После первой четвертинки, подействовавшей вроде живой воды, Веничка как бы заново рождается – открывается миру и устремляется в мир. Преображается опохмелившийся герой – преображается и все вокруг него. Приняв дозу, Веничка от полного отчуждения прорывается к приятию всего и вся – природы, народа, бригады, единственной женщины, единственного сына. В герое, сподобившемся взглянуть вокруг себя и вдаль через призму «Российской» водки, отныне пробуждается своего рода «всемирная отзывчивость».
В чрезвычайно пестрой интертекстуальной мозаике первых путевых главок есть своя композиционная логика: рамой всей этой части «Москвы – Петушков» являются отсылки к великим трагедиям – Шекспира и Корнеля. Намек на трагическое неслучаен – уже в начале поэмы раскрывается неразрешимый конфликт: Веничка распахивает душу в своей «всемирной отзывчивости», а его отталкивают и гонят; он пьет «за здоровье всего прекрасного и высокого», а его приготовились «пи́здить по законам добра и красоты» (Ерофеев 2003: 141).
Следующая доза Венички, принятая в два приема – перед Никольским и перед Салтыковской, – сопровождается особенным нагнетением патетики. Здесь начинается новый, героический этап Веничкиной биографии: после Реутова он, в полном соответствии с шиллеровской эстетикой, «одним-единственным волевым актом» возвышается «до высшей степени человеческого достоинства», поскольку отваживается сначала устремиться к чрезмерному, а затем – открыться таинственному и страшному.
Хотя патетика эта, по Веничкиному обыкновению, опрокинута в низовой гротеск и пародическую буффонаду, все же именно в момент возвышенной декламации, как раз между Никольским и Салтыковской, через все пересмешнические заглушки, кажется, прорывается авторский голос. В начальных главках «Москвы – Петушков» можно найти одно из ключевых слов – то, которое приближает к истине, то, с помощью которого «ее удобнее всего рассмотреть» (Ерофеев 2003: 144). Это слово – «бездна».

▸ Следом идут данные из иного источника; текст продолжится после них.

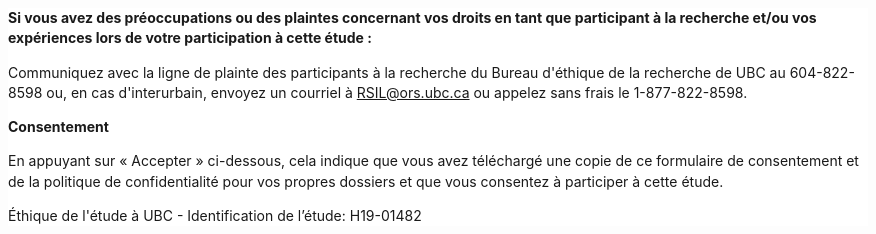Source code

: **Si vous avez des préoccupations ou des plaintes concernant vos droits en tant que participant à la recherche et/ou vos expériences lors de votre participation à cette étude :**

Communiquez avec la ligne de plainte des participants à la recherche du Bureau d'éthique de la recherche de UBC au 604-822-8598 ou, en cas d'interurbain, envoyez un courriel à RSIL@ors.ubc.ca ou appelez sans frais le 1-877-822-8598.

**Consentement**

En appuyant sur « Accepter » ci-dessous, cela indique que vous avez téléchargé une copie de ce formulaire de consentement et de la politique de confidentialité pour vos propres dossiers et que vous consentez à participer à cette étude.

Éthique de l'étude à UBC - Identification de l’étude: H19-01482
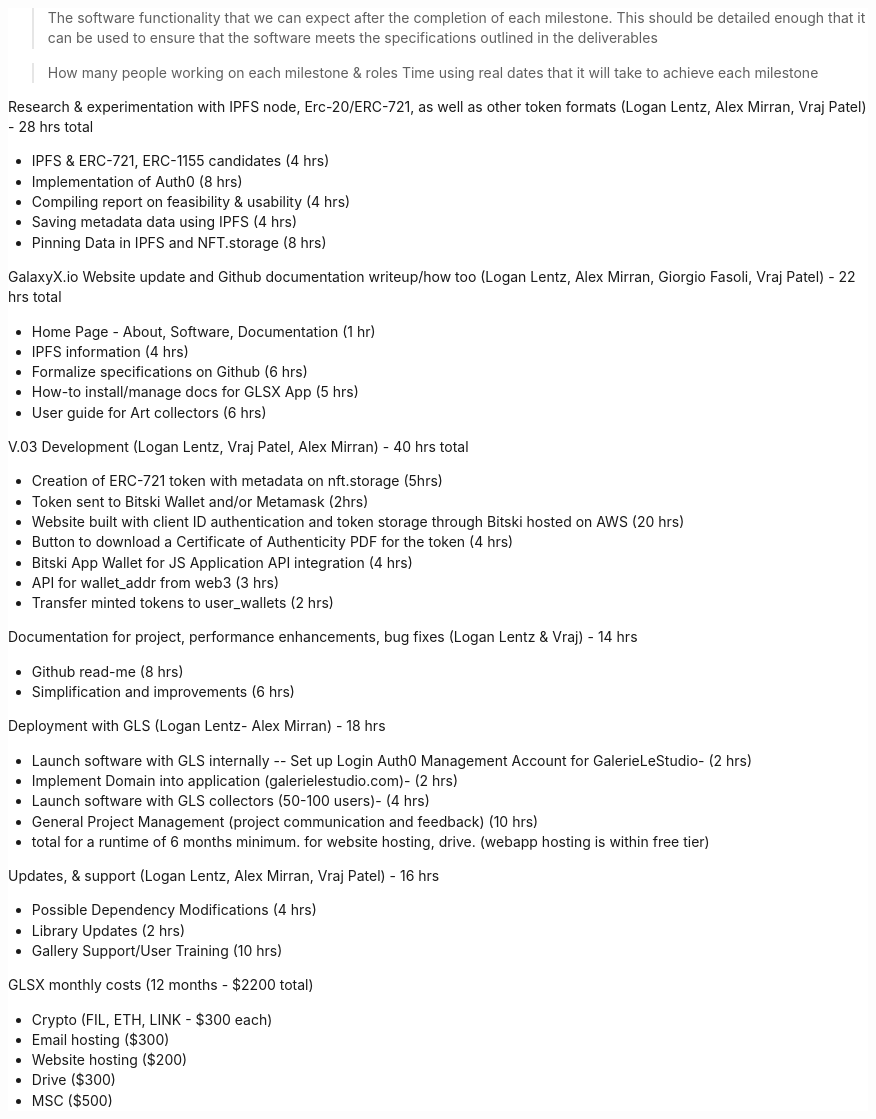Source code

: > The software functionality that we can expect after the completion of each milestone. This should be detailed enough that it can be used to ensure that the software meets the specifications outlined in the deliverables

> How many people working on each milestone & roles
Time using real dates that it will take to achieve each milestone

Research & experimentation with IPFS node, Erc-20/ERC-721, as well as other token formats (Logan Lentz, Alex Mirran, Vraj Patel) - 28 hrs total

- IPFS & ERC-721, ERC-1155 candidates                           (4 hrs)
- Implementation of Auth0                                       (8 hrs)
- Compiling report on feasibility & usability                   (4 hrs)
- Saving metadata data using IPFS                               (4 hrs)
- Pinning Data in IPFS and NFT.storage                          (8 hrs)

GalaxyX.io Website update and Github documentation writeup/how too (Logan Lentz, Alex Mirran, Giorgio Fasoli, Vraj Patel) - 22 hrs total
- Home Page - About, Software, Documentation (1 hr)
- IPFS information                         (4 hrs)
- Formalize specifications on Github        (6 hrs)
- How-to install/manage docs for GLSX App   (5 hrs)
- User guide for Art collectors             (6 hrs)

V.03 Development (Logan Lentz, Vraj Patel, Alex Mirran) - 40 hrs total
- Creation of ERC-721 token with metadata on nft.storage        (5hrs)
- Token sent to Bitski Wallet and/or Metamask                   (2hrs)
- Website built with client ID authentication and token storage through Bitski hosted on AWS (20 hrs)
- Button to download a Certificate of Authenticity PDF for the token            (4 hrs)
- Bitski App Wallet for JS Application API integration                              (4 hrs)
- API for wallet_addr from web3                                                   (3 hrs)
- Transfer minted tokens to user_wallets                                        (2 hrs)

Documentation for project, performance enhancements, bug fixes (Logan Lentz & Vraj) - 14 hrs
- Github read-me                                                                    (8 hrs)
- Simplification and improvements                                                   (6 hrs)


Deployment with GLS (Logan Lentz- Alex Mirran) - 18 hrs
- Launch software with GLS internally
    -- Set up Login Auth0 Management Account for GalerieLeStudio-                   (2 hrs)
- Implement Domain into application (galerielestudio.com)-                           (2 hrs)
- Launch software with GLS collectors (50-100 users)-                                (4 hrs)
- General Project Management (project communication and feedback)                   (10 hrs)     
- total for a runtime of 6 months minimum. for website hosting, drive. (webapp hosting is within free tier)

Updates, & support (Logan Lentz, Alex Mirran, Vraj Patel) - 16 hrs
- Possible Dependency Modifications                                             (4 hrs)
- Library Updates                                                               (2 hrs)
- Gallery Support/User Training                                                                 (10 hrs)

GLSX monthly costs (12 months - $2200 total)                              
- Crypto (FIL, ETH, LINK - $300 each)
- Email hosting ($300)
- Website hosting ($200)
- Drive ($300)
- MSC ($500)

Всего на перегонах от Никольского до Есина ерофеевский герой подводит нас к краю трех бездн.
Первая из них – бездна повседневного опыта, ежедневно, ежечасно разверзающаяся перед ним «истина» скорби, страха и немоты: «И я смотрю и вижу, и поэтому скорбен» (Ерофеев 2003: 144). «Мировая скорбь» и «мое прекрасное сердце» – в смежности, в диалектическом родстве этих «минуса» и «плюса», возможно, и прячется ключ к загадкам Венички и Венедикта: настоящие ценности испытуются и утверждаются бездной, вне бездны они обесцениваются, оборачиваются «вздором».

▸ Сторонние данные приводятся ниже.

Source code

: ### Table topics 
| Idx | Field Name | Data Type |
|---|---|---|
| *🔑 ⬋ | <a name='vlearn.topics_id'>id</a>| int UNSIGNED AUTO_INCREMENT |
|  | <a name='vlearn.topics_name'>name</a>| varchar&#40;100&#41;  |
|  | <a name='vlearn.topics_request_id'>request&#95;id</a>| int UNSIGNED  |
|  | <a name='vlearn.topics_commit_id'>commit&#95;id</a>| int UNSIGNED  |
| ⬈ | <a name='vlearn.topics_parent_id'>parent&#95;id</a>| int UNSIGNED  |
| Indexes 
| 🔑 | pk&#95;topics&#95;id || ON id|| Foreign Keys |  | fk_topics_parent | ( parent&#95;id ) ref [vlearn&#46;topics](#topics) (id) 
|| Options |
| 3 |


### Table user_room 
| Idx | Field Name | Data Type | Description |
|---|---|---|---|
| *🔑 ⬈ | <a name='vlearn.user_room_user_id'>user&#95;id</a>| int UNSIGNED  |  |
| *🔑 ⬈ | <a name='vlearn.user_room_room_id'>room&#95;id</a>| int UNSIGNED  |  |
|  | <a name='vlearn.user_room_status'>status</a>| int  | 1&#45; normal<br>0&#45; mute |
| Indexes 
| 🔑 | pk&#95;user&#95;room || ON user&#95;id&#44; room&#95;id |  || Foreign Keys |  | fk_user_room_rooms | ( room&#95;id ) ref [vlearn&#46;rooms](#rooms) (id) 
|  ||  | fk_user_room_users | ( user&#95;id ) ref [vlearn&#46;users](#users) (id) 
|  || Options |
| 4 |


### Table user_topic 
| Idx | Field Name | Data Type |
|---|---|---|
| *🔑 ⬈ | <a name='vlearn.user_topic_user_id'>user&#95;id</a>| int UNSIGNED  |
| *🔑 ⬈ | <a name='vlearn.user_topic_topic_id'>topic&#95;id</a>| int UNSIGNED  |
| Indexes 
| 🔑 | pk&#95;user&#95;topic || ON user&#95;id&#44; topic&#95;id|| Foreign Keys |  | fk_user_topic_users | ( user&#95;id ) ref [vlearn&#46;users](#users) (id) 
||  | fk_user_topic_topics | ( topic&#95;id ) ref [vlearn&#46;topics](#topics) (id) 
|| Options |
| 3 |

Идея первой бездны проясняется на пороге второй – бездны отцовства. Есть только один исток, из которого берет начало отцовство как смысл и сверхсмысл, – стихия ужаса. То, что Веничка испытывает к «бедному мальчику», он может выразить лишь на языке аффекта и обсессии.
Третья Веничкина бездна – многоликая бездна Эроса. Встреча с «белесой» описывается как взаимное откровение («что-то ‹…› прозревал», «ответное прозрение» (Ерофеев 2003: 148)), сопровождающееся обменом знаками. Прозрение, знаки – чего? Бездны. Только благодаря этой демонической причастности бездне она, «рыжая сука», и способна воскресить героя, повелеть ему: «Талифа куми!»

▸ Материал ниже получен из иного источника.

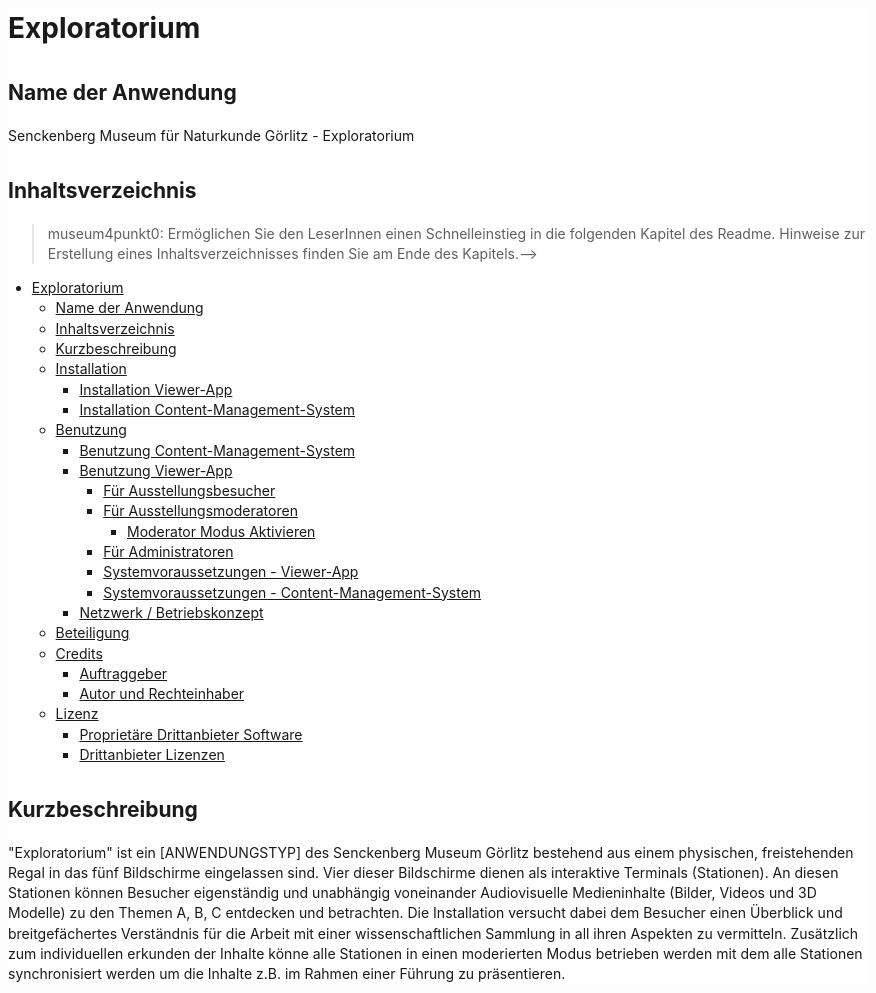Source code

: # Exploratorium

## Name der Anwendung



Senckenberg Museum für Naturkunde Görlitz - Exploratorium

## Inhaltsverzeichnis

> museum4punkt0: Ermöglichen Sie den LeserInnen einen Schnelleinstieg in die folgenden Kapitel des Readme. Hinweise zur Erstellung eines Inhaltsverzeichnisses finden Sie am Ende des Kapitels.-->

- [Exploratorium](#exploratorium)
  - [Name der Anwendung](#name-der-anwendung)
  - [Inhaltsverzeichnis](#inhaltsverzeichnis)
  - [Kurzbeschreibung](#kurzbeschreibung)
  - [Installation](#installation)
    - [Installation Viewer-App](#installation-viewer-app)
    - [Installation Content-Management-System](#installation-content-management-system)
  - [Benutzung](#benutzung)
    - [Benutzung Content-Management-System](#benutzung-content-management-system)
    - [Benutzung Viewer-App](#benutzung-viewer-app)
      - [Für Ausstellungsbesucher](#für-ausstellungsbesucher)
      - [Für Ausstellungsmoderatoren](#für-ausstellungsmoderatoren)
        - [Moderator Modus Aktivieren](#moderator-modus-aktivieren)
      - [Für Administratoren](#für-administratoren)
      - [Systemvoraussetzungen - Viewer-App](#systemvoraussetzungen---viewer-app)
      - [Systemvoraussetzungen - Content-Management-System](#systemvoraussetzungen---content-management-system)
    - [Netzwerk / Betriebskonzept](#netzwerk--betriebskonzept)
  - [Beteiligung](#beteiligung)
  - [Credits](#credits)
    - [Auftraggeber](#auftraggeber)
    - [Autor und Rechteinhaber](#autor-und-rechteinhaber)
  - [Lizenz](#lizenz)
    - [Proprietäre Drittanbieter Software](#proprietäre-drittanbieter-software)
    - [Drittanbieter Lizenzen](#drittanbieter-lizenzen)

## Kurzbeschreibung

"Exploratorium" ist ein [ANWENDUNGSTYP] des Senckenberg Museum Görlitz bestehend aus einem physischen, freistehenden Regal in das fünf Bildschirme eingelassen sind. Vier dieser Bildschirme dienen als interaktive Terminals (Stationen). An diesen Stationen können Besucher eigenständig und unabhängig voneinander Audiovisuelle Medieninhalte (Bilder, Videos und 3D Modelle) zu den Themen A, B, C entdecken und betrachten. Die Installation versucht dabei dem Besucher einen Überblick und breitgefächertes Verständnis für die Arbeit mit einer wissenschaftlichen Sammlung in all ihren Aspekten zu vermitteln. Zusätzlich zum individuellen erkunden der Inhalte könne alle Stationen in einen moderierten Modus betrieben werden mit dem alle Stationen synchronisiert werden um die Inhalte z.B. im Rahmen einer Führung zu präsentieren.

Итогом путешествия по трем безднам становится экстатический вывод: «Жизнь прекрасна – таково мое мнение» (Ерофеев 2003: 152). Это значит, что отныне (между Черным и Купавной) Веничка готов пригласить читателей разделить с ним бездны и руководить ими в их грядущих «дерзаниях». По многим признакам тот этап Веничкиной биографии, что разворачивается в восьми главках от Есина до Орехово-Зуева, является переломным.
Именно за этот примерно час пути ерофеевский герой достигает срединного рубежа между Москвой и Петушками, после которого совершенно изменятся повествовательный вектор поэмы, порождаемый ею мир, ее приемы и стиль. Все после Орехово-Зуева пойдет по-другому: линейное движение пресечется и завернется круговым; пространство яви превратится в сон, наваждение, бред; привычное течение времени запутается и сорвется в провал. Но зато до Орехово-Зуева Веничка достигает кульминационной точки своего духовного развития и обретает всю полноту бытия. Мало того, что на этих перегонах он выпивает значительно больше, чем на других, – он еще и вступает в единый круг пьющих, а значит, поднимается до высшей формы возлияния – общего застолья, пира, «симпосия».